PROBLEM DETAILS:
Span requested from the data below: the line with "text: Services ->" through the line with "html: none ->", both included. Give only these lines again, exactly, and leave every picture out.

LISTED RECORDS:
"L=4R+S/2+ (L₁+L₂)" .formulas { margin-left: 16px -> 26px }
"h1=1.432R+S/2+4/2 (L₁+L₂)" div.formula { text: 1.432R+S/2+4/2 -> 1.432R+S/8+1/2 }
--
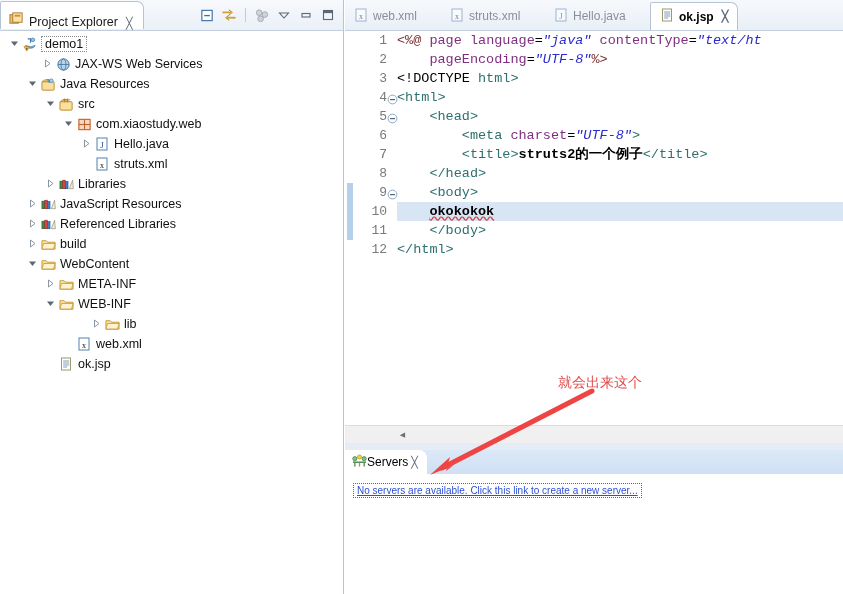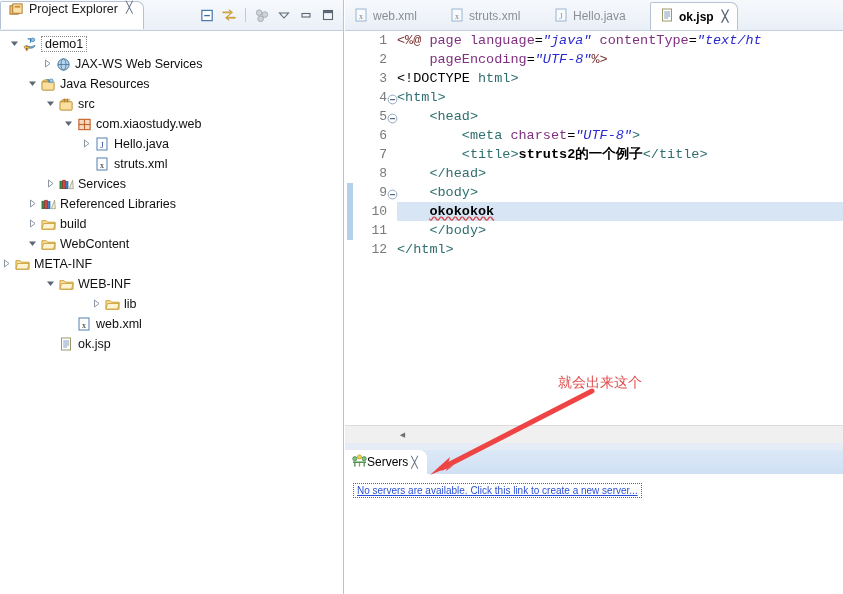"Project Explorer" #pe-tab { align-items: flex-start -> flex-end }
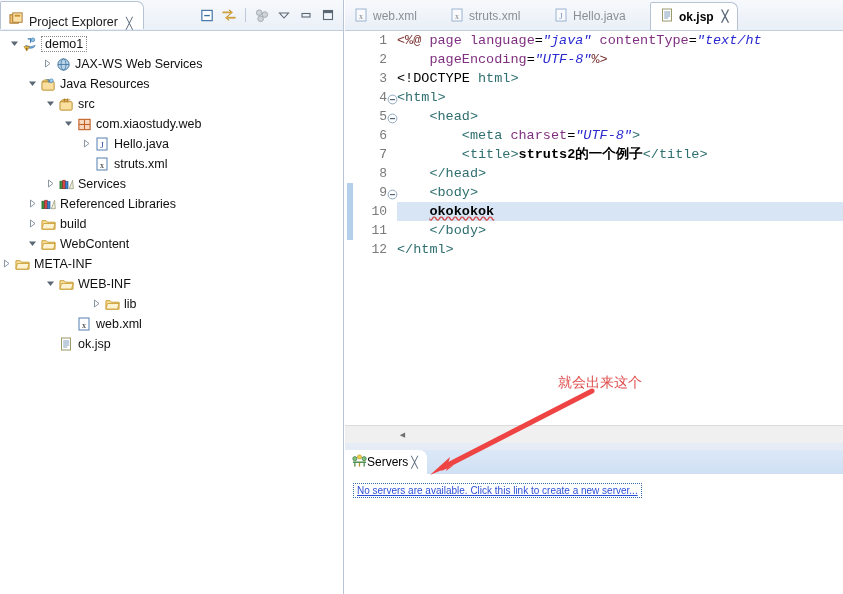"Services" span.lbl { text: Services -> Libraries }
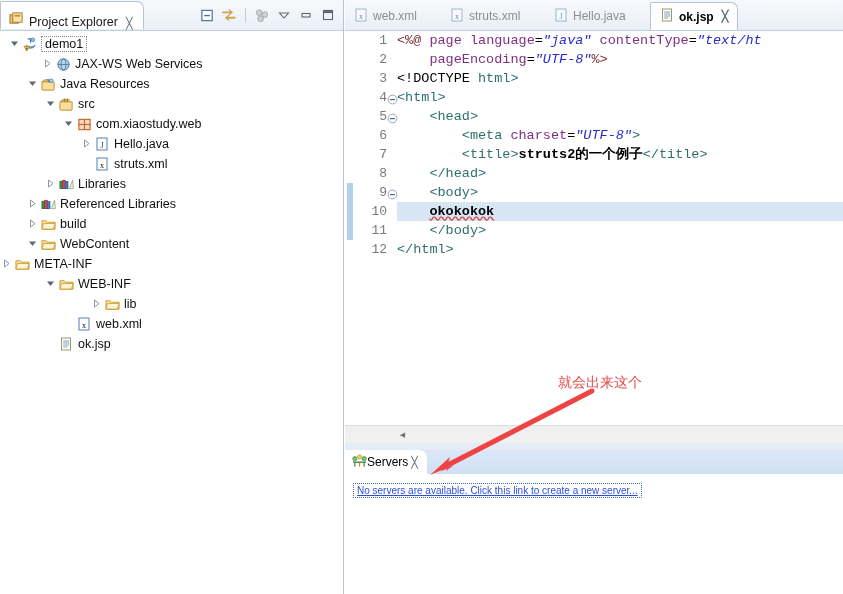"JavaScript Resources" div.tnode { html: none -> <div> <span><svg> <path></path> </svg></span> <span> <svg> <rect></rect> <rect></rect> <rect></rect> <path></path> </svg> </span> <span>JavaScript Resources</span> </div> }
* * *
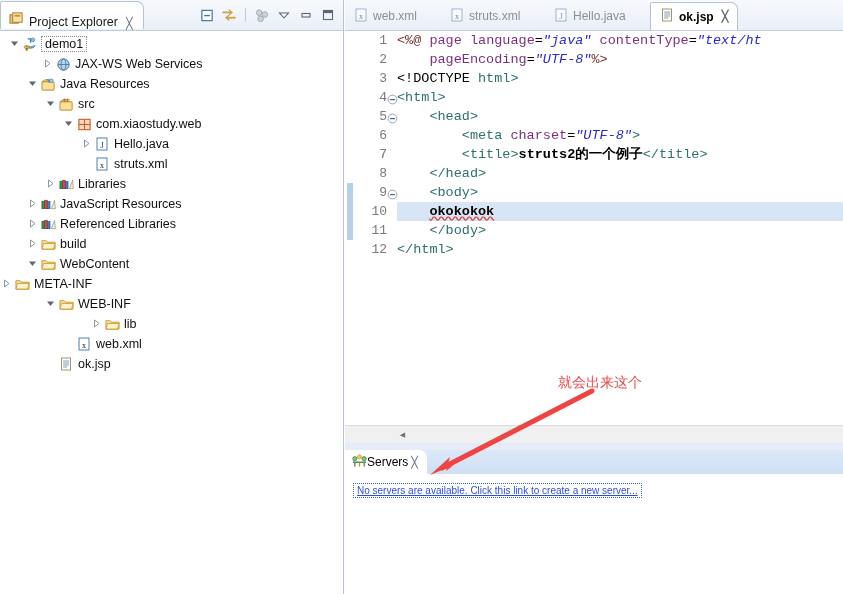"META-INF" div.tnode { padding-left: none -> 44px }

ANSWER SPACE:
"Services" span.lbl { text: Services -> Libraries }
"JavaScript Resources" div.tnode { html: none -> <div> <span><svg> <path></path> </svg></span> <span> <svg> <rect></rect> <rect></rect> <rect></rect> <path></path> </svg> </span> <span>JavaScript Resources</span> </div> }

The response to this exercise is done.